Thousands of people living in rural areas across Green Country may soon get access to high speed internet with the help of funding from the FCC.
Users said new fiber optic services already made a huge difference in their internet speeds.
Lake Region Electric Cooperative CEO Hamid Vahdatipour said they’re getting $4 million over ten years of the millions the FCC recently granted to rural broadband companies in Oklahoma.
That means they can provide high speed fiber optics services to Cherokee, Wagoner, and Muskogee counties.
“The slowest speed is 100 Mbps, it goes up from that.
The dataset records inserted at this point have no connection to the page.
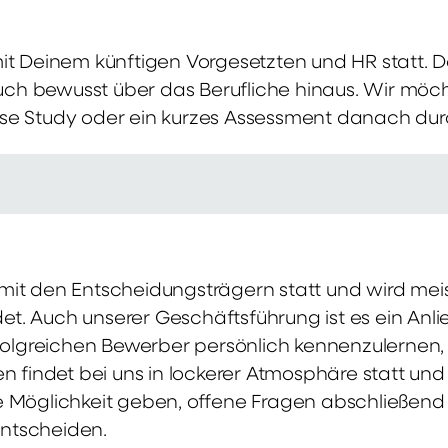
mit Deinem künftigen Vorgesetzten und HR statt.
 auch bewusst über das Berufliche hinaus. Wir möch
se Study oder ein kurzes Assessment danach dur
it den Entscheidungsträgern statt und wird meis
t. Auch unserer Geschäftsführung ist es ein Anl
rfolgreichen Bewerber persönlich kennenzulernen,
en findet bei uns in lockerer Atmosphäre statt un
e Möglichkeit geben, offene Fragen abschließend 
ntscheiden.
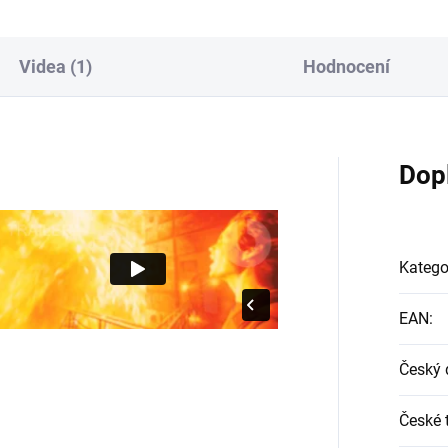
Videa (1)
Hodnocení
Dop
Katego
EAN
:
Český 
České t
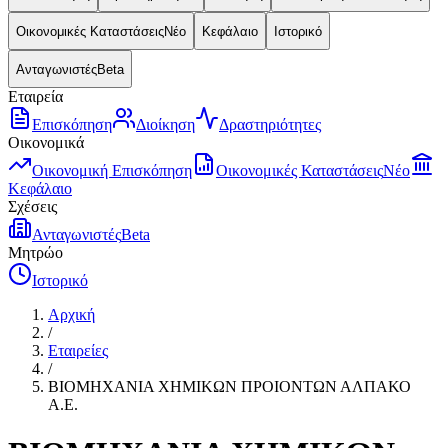
Οικονομικές Καταστάσεις
Νέο
Κεφάλαιο
Ιστορικό
Ανταγωνιστές
Beta
Εταιρεία
Επισκόπηση
Διοίκηση
Δραστηριότητες
Οικονομικά
Οικονομική Επισκόπηση
Οικονομικές Καταστάσεις
Νέο
Κεφάλαιο
Σχέσεις
Ανταγωνιστές
Beta
Μητρώο
Ιστορικό
Αρχική
/
Εταιρείες
/
ΒΙΟΜΗΧΑΝΙΑ ΧΗΜΙΚΩΝ ΠΡΟΙΟΝΤΩΝ ΑΛΠΑΚΟ
Α.Ε.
Fiber optic backbone is the tech to have," Vahdatipour said.
They’ve built 1200 miles of fiber optic lines already that serve about 4 thousand people.
With the $4 million they can expand that to serve 3 thousand more people.
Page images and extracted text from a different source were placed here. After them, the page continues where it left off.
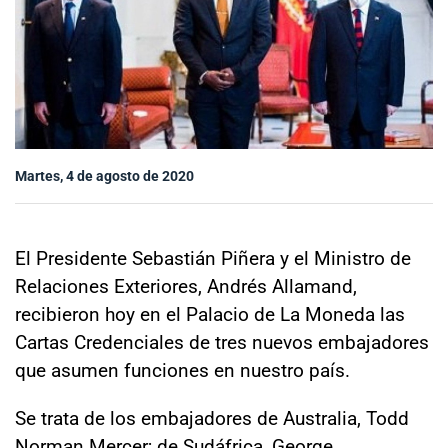
Sala de prensa
modo claro
Martes, 4 de agosto de 2020
El Presidente Sebastián Piñera y el Ministro de
Relaciones Exteriores, Andrés Allamand,
recibieron hoy en el Palacio de La Moneda las
Cartas Credenciales de tres nuevos embajadores
que asumen funciones en nuestro país.
Se trata de los embajadores de Australia, Todd
Norman Mercer; de Sudáfrica, George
“Everyone who buys a home or wants to build a home wants to try to find a location with fiber optics available," he said.
“It’s important for our business and personal life," said Jasen Wright.
Wright is the co-owner and broker for Century 21 Wright Real Estate.
He said he doesn’t know how he survived without the high speed services, and it’s the first thing home buyers ask about.
“It was almost unusable before," he said, "to properly conduct your business and get through the day.”
The Lake Region internet plans start at $50 a month.
Eventually, the Co-Op said they would like all their 24,000 meter owners to have fiber optic access, a $70 million dollar project all together.
The Lake Region Electric Co-op says they hope to get more funding from the FCC.
They said other rural co-ops in Oklahoma are looking to use the money to expand high speed internet as well.